_Collected data entries_
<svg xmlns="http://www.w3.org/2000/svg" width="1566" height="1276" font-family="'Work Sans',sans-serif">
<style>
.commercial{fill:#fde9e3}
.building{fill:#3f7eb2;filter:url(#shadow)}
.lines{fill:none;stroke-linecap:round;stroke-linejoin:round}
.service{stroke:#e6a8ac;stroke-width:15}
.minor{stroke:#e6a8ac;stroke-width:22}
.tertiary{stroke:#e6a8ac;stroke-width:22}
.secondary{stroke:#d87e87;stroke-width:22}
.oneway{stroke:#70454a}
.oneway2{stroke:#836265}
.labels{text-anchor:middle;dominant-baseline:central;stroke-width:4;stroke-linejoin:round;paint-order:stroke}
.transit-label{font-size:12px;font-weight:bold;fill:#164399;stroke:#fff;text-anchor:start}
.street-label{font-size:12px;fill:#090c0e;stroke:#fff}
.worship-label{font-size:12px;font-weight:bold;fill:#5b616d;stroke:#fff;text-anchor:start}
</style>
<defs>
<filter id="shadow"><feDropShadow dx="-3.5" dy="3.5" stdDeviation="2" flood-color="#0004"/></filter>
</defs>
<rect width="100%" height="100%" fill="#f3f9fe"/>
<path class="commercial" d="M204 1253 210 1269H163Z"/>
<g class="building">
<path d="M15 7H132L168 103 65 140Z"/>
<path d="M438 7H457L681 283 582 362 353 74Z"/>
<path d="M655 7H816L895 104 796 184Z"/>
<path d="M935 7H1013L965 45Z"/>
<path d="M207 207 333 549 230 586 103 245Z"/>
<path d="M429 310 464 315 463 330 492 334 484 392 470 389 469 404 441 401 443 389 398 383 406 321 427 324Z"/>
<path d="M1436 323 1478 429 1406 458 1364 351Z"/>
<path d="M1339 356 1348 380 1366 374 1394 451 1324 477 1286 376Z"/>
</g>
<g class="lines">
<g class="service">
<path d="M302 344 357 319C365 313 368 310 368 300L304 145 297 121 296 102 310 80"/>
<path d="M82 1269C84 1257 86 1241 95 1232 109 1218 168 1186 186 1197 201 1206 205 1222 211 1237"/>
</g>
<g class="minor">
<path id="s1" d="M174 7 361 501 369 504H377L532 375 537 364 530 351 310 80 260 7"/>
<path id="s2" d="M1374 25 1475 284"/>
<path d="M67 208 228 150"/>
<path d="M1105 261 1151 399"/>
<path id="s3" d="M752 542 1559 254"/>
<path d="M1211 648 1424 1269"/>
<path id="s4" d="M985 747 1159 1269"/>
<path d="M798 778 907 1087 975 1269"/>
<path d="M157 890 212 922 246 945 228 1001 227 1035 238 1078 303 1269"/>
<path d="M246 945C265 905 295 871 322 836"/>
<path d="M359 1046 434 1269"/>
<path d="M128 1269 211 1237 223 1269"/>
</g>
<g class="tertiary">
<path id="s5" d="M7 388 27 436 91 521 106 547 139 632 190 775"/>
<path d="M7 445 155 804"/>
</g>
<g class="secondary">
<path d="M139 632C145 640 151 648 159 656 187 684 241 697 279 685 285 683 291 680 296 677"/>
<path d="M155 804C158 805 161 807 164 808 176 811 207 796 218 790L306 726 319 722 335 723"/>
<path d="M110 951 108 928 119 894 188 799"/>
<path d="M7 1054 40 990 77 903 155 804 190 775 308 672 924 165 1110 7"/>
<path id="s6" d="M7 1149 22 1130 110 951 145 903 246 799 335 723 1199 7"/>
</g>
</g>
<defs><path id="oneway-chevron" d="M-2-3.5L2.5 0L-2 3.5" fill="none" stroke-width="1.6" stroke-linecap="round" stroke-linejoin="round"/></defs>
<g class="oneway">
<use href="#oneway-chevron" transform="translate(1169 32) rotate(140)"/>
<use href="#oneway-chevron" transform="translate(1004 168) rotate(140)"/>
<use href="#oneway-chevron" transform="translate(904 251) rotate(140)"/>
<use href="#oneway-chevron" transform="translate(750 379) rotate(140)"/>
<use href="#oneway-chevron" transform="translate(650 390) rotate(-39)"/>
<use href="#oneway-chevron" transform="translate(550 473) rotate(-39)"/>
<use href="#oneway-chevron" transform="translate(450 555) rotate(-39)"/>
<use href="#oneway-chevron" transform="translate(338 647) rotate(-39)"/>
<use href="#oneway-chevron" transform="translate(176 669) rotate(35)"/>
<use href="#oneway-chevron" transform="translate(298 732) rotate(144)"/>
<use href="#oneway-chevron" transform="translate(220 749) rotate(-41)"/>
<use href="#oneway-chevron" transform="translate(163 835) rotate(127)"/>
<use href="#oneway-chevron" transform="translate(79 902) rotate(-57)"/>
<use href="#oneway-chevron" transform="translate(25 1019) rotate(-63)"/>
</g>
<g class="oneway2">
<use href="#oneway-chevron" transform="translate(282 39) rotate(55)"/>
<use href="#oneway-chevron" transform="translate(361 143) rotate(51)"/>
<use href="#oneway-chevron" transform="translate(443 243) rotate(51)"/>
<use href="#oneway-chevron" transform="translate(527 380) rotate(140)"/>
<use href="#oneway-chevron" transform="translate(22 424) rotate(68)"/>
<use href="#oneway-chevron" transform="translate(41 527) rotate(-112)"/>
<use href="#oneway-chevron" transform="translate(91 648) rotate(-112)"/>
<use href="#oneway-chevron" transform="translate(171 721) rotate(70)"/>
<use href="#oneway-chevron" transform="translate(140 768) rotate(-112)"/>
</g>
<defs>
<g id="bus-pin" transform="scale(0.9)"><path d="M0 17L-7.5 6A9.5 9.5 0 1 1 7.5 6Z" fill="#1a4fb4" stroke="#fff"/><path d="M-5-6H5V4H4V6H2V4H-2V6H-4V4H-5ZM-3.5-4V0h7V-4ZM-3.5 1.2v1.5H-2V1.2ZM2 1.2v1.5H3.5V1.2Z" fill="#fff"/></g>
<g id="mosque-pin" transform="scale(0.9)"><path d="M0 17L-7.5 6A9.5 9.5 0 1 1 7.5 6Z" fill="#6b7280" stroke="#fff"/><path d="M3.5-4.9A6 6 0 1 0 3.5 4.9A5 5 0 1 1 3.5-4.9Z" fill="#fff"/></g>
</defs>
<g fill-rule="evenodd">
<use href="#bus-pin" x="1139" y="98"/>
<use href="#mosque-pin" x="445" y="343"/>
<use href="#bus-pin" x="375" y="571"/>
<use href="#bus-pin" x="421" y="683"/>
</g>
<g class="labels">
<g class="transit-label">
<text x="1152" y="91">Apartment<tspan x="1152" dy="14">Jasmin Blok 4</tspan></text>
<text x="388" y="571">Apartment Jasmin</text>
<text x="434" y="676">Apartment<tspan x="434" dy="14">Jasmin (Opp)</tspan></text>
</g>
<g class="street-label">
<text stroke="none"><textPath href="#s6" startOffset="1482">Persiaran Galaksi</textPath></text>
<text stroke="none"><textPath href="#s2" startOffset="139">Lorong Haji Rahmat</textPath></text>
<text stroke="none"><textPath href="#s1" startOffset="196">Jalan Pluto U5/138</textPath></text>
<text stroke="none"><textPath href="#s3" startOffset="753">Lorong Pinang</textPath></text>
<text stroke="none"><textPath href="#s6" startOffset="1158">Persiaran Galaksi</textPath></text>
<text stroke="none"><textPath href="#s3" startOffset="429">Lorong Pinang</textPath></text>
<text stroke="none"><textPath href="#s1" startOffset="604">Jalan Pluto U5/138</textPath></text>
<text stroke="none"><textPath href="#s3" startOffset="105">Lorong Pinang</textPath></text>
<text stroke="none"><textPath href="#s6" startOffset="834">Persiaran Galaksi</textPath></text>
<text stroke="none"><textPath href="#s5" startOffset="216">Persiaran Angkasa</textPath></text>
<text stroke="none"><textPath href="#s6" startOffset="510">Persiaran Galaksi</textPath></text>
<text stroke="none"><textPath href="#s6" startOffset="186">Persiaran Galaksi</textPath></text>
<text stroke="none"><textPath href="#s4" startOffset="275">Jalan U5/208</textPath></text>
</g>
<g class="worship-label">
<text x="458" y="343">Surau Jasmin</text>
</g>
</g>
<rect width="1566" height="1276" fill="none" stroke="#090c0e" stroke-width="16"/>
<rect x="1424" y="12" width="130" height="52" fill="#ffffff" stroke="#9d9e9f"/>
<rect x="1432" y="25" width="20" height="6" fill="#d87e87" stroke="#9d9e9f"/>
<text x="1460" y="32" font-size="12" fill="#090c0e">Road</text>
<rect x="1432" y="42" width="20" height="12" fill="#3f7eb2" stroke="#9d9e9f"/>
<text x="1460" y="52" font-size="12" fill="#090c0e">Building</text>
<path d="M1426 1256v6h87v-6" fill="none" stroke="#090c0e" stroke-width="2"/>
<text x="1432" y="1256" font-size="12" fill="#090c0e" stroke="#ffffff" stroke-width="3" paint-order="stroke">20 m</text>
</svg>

==

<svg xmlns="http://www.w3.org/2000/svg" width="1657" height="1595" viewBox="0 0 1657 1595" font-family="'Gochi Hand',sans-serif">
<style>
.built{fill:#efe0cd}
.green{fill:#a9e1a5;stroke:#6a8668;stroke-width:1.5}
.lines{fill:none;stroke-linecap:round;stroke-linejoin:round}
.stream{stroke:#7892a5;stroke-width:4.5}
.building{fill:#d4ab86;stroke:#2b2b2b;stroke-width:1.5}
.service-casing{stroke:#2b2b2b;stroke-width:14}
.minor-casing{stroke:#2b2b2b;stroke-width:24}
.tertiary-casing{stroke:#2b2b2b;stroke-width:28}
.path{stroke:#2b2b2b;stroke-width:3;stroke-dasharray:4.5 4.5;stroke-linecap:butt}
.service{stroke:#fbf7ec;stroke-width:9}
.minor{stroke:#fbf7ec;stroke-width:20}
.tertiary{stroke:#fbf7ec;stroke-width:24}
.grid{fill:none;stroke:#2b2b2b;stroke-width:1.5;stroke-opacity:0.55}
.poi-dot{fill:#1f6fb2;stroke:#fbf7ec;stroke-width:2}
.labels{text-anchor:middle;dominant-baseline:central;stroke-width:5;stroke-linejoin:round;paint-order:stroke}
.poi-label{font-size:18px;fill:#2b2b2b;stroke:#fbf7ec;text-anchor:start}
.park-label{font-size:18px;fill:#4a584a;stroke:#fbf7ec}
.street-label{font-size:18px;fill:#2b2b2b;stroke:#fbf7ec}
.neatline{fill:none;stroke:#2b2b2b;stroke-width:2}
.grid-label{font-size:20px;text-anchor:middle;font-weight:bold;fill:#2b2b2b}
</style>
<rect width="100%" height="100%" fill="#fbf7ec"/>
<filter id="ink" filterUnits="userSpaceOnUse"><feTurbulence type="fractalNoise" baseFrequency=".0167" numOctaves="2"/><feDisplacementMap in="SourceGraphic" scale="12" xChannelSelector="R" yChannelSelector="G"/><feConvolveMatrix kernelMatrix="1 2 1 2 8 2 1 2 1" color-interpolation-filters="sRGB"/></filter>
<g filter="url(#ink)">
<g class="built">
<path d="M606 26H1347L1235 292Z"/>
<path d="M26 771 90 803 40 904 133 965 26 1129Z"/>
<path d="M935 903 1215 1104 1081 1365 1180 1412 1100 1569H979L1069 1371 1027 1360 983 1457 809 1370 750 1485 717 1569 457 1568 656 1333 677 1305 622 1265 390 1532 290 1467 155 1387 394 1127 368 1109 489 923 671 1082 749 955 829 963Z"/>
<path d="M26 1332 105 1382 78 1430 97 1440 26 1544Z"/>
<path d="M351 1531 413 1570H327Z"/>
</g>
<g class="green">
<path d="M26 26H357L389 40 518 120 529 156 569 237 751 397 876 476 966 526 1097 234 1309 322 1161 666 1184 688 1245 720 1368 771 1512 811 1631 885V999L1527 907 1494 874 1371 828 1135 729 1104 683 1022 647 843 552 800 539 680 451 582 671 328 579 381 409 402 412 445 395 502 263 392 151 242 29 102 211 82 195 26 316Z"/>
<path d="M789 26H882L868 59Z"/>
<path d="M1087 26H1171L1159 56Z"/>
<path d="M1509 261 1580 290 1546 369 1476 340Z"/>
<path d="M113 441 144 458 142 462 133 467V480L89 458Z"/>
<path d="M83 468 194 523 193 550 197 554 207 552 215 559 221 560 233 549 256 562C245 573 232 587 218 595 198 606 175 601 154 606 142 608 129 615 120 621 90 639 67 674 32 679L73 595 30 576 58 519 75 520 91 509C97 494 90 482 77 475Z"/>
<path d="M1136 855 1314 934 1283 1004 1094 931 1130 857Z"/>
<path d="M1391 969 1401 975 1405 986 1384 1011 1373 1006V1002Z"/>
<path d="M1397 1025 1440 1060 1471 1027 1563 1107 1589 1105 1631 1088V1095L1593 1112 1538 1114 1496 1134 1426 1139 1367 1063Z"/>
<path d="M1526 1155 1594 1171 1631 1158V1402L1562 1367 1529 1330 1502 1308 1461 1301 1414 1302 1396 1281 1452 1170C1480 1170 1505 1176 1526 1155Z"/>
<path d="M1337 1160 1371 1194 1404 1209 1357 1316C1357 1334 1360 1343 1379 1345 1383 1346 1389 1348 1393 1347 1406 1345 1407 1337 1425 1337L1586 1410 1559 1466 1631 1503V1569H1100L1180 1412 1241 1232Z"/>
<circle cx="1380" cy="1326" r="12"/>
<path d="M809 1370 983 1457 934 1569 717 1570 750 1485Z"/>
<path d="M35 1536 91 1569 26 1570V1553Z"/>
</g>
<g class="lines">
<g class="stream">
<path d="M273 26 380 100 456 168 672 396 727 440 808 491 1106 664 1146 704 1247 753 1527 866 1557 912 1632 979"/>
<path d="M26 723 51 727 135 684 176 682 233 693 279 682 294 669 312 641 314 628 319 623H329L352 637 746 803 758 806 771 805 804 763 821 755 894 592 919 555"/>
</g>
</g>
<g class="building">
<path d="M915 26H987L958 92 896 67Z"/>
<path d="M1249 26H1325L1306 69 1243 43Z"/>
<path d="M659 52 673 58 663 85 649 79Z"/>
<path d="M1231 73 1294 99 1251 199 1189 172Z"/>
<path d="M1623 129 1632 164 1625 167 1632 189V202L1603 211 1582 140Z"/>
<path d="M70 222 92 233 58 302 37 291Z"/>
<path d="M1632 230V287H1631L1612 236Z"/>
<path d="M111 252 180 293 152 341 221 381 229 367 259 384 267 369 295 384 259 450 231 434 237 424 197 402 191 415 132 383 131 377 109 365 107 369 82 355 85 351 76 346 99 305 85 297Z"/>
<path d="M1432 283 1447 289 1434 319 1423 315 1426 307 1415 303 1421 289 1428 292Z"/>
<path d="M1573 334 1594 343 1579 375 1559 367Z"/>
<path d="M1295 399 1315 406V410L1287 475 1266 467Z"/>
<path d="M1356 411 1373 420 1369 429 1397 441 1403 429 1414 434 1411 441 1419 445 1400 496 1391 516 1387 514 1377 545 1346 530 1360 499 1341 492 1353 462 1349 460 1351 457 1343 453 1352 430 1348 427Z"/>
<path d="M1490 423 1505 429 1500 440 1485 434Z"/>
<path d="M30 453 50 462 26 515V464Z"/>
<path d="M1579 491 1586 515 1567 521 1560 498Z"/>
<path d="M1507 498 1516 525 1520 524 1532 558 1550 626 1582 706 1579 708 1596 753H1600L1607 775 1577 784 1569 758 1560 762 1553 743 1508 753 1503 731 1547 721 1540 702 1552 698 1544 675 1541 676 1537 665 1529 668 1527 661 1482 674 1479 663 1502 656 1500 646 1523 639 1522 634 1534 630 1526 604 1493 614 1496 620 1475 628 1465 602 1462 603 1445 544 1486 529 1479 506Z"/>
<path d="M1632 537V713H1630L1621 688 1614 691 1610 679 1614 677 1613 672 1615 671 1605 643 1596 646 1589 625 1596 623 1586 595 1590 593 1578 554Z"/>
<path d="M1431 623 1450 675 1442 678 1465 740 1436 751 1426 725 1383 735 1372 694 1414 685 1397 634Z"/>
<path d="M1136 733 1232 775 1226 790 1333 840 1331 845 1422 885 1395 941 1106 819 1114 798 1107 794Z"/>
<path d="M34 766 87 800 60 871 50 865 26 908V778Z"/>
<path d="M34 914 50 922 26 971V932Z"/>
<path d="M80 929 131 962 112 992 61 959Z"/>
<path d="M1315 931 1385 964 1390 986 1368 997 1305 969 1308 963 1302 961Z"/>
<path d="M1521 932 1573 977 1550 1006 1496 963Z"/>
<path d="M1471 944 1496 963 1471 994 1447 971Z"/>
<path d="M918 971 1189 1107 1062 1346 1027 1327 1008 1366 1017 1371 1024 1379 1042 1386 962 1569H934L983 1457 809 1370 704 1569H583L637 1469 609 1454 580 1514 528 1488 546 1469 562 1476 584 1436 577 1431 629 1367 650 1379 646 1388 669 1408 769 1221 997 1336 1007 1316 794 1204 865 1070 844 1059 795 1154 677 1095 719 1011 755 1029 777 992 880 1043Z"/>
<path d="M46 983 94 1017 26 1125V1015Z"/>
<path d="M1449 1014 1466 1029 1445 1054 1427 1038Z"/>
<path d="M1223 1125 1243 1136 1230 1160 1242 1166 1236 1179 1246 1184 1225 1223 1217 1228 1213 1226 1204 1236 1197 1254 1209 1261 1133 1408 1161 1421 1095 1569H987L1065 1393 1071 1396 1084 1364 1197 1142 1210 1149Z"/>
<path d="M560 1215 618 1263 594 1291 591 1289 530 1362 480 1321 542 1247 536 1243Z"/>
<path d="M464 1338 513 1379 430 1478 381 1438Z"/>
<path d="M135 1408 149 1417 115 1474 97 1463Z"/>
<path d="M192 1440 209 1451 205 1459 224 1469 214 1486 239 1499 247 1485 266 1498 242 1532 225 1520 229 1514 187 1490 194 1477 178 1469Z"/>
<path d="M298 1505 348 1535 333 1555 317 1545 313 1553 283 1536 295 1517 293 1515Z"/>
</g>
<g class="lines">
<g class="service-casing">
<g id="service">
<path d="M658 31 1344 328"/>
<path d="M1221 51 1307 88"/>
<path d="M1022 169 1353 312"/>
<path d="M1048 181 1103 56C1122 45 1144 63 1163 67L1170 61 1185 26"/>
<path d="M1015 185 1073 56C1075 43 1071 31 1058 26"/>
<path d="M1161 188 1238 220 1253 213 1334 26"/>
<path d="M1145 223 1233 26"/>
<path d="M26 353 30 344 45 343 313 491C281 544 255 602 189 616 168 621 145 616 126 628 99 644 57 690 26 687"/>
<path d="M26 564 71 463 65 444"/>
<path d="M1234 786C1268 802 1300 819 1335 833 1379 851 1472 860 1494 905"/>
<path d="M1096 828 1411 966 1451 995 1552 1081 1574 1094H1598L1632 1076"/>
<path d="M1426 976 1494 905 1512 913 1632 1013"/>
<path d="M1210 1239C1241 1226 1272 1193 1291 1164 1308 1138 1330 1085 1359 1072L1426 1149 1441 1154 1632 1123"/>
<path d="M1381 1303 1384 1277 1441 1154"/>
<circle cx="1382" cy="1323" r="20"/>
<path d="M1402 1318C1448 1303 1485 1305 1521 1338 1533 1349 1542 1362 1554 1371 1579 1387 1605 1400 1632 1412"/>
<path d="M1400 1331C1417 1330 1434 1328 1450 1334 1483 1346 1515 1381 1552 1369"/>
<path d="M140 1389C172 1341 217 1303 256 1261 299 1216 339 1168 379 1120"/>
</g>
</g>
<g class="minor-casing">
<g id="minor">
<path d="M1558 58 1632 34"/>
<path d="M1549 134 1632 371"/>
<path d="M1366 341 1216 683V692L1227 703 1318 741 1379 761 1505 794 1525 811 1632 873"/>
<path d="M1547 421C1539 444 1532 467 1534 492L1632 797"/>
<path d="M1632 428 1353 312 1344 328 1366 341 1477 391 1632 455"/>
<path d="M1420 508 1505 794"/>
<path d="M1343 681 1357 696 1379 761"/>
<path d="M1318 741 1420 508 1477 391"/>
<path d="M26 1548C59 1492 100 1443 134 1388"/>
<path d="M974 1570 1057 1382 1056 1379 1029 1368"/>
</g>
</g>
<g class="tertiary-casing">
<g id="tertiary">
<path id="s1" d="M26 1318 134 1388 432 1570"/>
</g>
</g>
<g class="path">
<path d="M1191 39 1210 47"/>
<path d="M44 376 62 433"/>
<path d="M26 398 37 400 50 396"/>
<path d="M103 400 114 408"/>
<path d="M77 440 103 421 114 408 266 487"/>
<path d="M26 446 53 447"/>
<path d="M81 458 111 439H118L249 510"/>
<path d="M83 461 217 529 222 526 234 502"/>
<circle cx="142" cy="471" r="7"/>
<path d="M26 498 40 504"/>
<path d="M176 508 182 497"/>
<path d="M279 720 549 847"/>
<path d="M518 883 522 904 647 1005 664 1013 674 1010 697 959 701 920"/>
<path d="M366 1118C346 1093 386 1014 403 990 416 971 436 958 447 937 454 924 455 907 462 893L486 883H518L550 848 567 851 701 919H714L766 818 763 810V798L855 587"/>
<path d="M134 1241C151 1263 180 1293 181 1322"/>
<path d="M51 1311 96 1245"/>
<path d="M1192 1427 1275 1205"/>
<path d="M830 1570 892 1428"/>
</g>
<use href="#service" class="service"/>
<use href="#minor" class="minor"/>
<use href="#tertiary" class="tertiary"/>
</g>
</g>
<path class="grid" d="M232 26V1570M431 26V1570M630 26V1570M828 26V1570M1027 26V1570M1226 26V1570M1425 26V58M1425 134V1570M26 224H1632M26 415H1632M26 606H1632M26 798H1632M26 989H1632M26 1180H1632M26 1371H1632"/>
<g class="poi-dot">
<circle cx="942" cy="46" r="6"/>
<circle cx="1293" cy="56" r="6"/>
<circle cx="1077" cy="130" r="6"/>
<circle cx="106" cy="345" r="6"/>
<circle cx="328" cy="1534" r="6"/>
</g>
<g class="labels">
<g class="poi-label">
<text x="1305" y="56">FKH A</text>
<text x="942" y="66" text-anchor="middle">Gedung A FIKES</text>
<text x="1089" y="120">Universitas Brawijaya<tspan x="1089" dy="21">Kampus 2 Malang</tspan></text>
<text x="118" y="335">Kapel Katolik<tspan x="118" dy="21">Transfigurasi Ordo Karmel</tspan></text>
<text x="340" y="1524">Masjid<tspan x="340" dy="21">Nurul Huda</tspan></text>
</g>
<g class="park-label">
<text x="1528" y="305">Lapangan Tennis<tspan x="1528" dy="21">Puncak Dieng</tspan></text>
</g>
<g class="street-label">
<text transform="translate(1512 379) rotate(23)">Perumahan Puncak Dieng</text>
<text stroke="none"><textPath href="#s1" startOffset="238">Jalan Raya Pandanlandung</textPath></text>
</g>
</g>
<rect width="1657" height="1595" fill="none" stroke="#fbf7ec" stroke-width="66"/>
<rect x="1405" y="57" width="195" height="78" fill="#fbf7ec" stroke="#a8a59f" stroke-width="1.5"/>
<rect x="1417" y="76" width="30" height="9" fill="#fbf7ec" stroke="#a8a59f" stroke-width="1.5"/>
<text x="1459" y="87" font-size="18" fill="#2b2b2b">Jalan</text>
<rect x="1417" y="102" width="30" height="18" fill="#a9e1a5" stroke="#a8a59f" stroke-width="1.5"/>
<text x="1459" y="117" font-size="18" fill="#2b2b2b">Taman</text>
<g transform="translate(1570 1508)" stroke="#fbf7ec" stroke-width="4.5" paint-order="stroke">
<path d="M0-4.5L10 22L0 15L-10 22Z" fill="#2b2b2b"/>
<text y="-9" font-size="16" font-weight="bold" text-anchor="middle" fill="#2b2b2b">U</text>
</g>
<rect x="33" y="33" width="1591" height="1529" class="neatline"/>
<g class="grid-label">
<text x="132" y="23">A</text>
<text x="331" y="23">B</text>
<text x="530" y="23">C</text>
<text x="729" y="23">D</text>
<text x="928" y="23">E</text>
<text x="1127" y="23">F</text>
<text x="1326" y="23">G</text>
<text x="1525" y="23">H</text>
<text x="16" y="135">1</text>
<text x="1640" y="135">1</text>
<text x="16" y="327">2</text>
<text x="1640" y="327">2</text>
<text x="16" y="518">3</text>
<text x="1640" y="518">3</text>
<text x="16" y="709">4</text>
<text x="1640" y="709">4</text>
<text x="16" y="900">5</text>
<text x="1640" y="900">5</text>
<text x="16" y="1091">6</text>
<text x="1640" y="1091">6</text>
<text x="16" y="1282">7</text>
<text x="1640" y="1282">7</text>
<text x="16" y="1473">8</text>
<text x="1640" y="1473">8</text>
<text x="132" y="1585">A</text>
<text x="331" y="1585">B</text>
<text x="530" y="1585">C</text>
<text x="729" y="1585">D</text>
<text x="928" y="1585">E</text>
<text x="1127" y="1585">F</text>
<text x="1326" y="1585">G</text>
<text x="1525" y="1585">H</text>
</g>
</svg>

_HOW TO COMPLETE THIS TASK_
A complete answer gives every line of the data that includes "color".

_TASK ANSWER_
<filter id="shadow"><feDropShadow dx="-3.5" dy="3.5" stdDeviation="2" flood-color="#0004"/></filter>
<filter id="ink" filterUnits="userSpaceOnUse"><feTurbulence type="fractalNoise" baseFrequency=".0167" numOctaves="2"/><feDisplacementMap in="SourceGraphic" scale="12" xChannelSelector="R" yChannelSelector="G"/><feConvolveMatrix kernelMatrix="1 2 1 2 8 2 1 2 1" color-interpolation-filters="sRGB"/></filter>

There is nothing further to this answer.